DATA FOR THIS TASK:
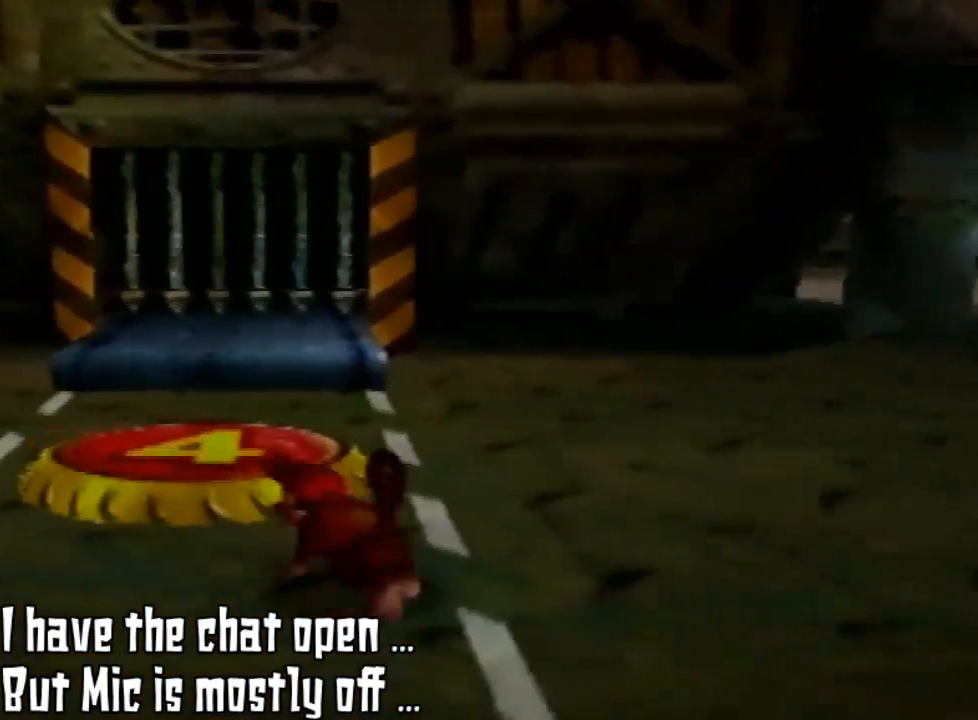
{"dt_ms": 500, "buttons": [], "left_stick": "up-left", "events": [[200, "left_stick", "up-left"]]}
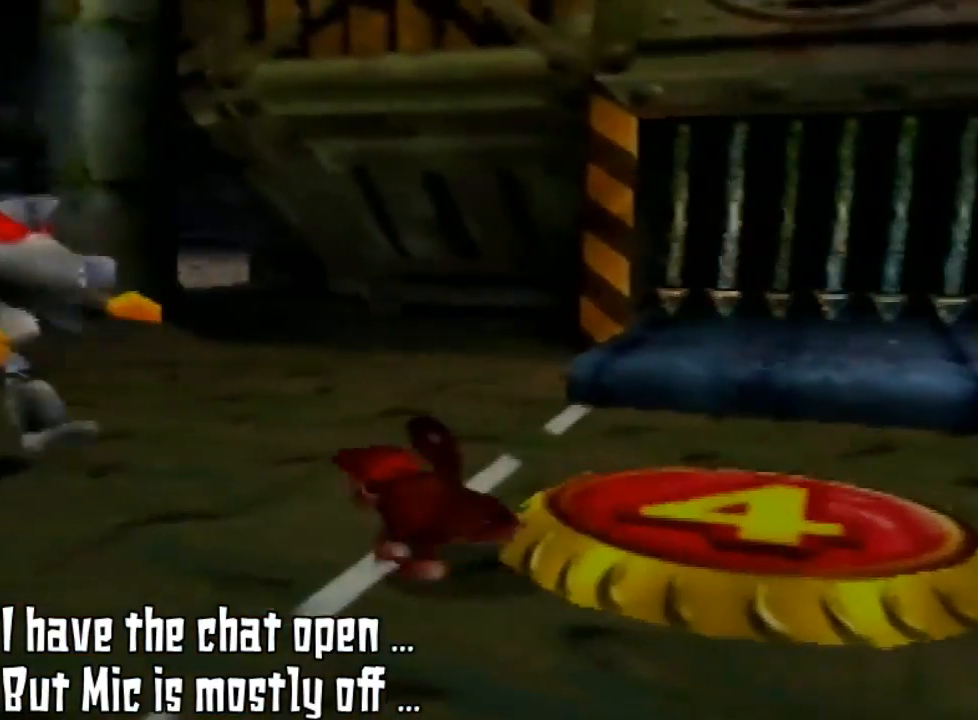
{"dt_ms": 500, "buttons": [], "left_stick": "up-left", "events": [[233, "C_RIGHT", "down"], [333, "C_RIGHT", "up"]]}
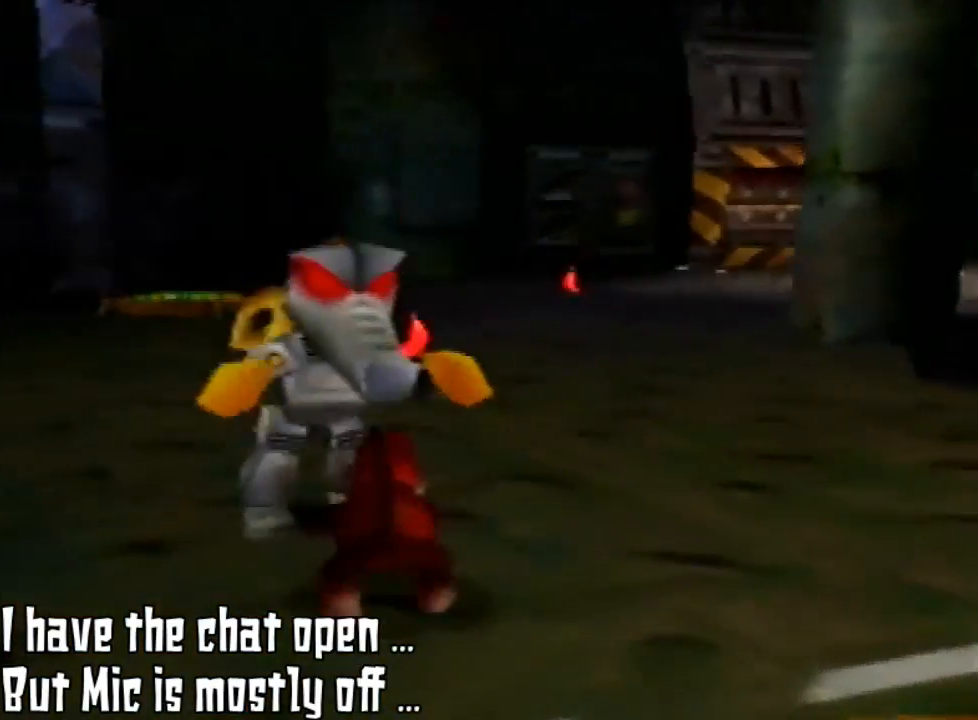
{"dt_ms": 500, "buttons": [], "left_stick": "up", "events": [[133, "left_stick", "up"]]}
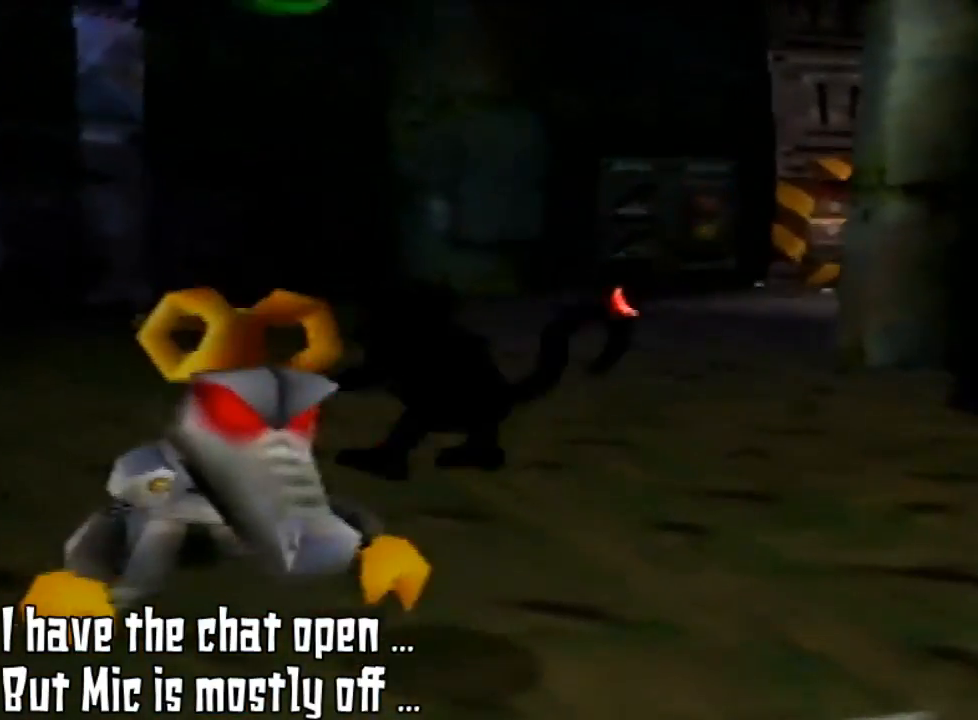
{"dt_ms": 1000, "buttons": [], "left_stick": "up"}
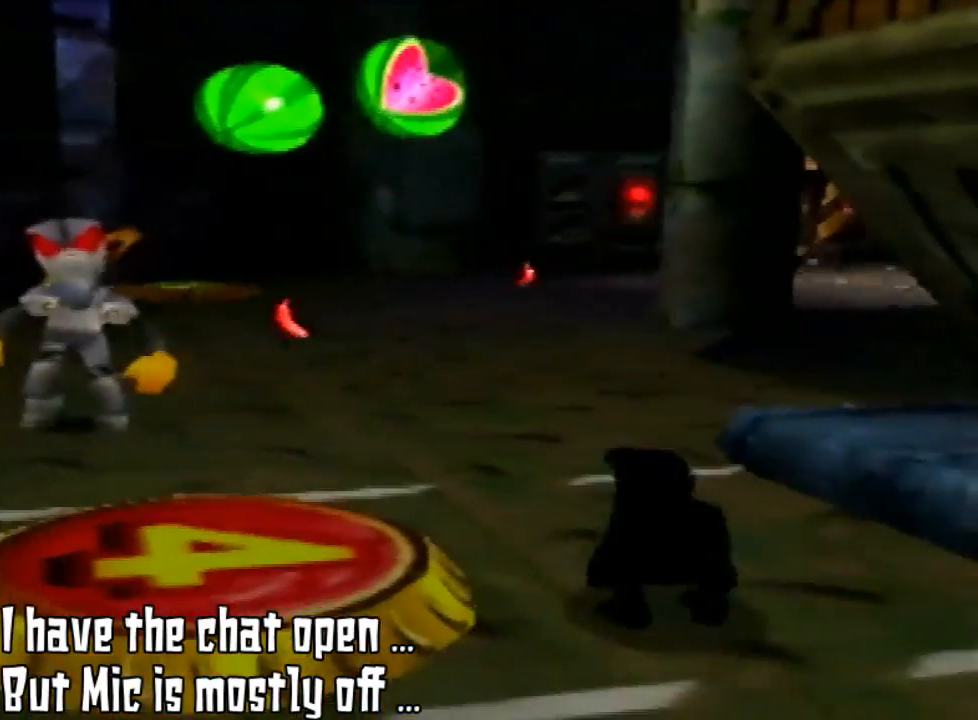
{"dt_ms": 500, "buttons": ["Z", "C_RIGHT"], "left_stick": "up", "events": [[333, "Z", "down"], [467, "C_RIGHT", "down"]]}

REQUIRED ACTION:
What you return must match the records above exactly, minus any images.

ANSWER:
{"dt_ms": 500, "buttons": [], "left_stick": "up-left", "events": [[200, "left_stick", "up-left"]]}
{"dt_ms": 500, "buttons": [], "left_stick": "up-left", "events": [[233, "C_RIGHT", "down"], [333, "C_RIGHT", "up"]]}
{"dt_ms": 500, "buttons": [], "left_stick": "up", "events": [[133, "left_stick", "up"]]}
{"dt_ms": 1000, "buttons": [], "left_stick": "up"}
{"dt_ms": 500, "buttons": ["Z", "C_RIGHT"], "left_stick": "up", "events": [[333, "Z", "down"], [467, "C_RIGHT", "down"]]}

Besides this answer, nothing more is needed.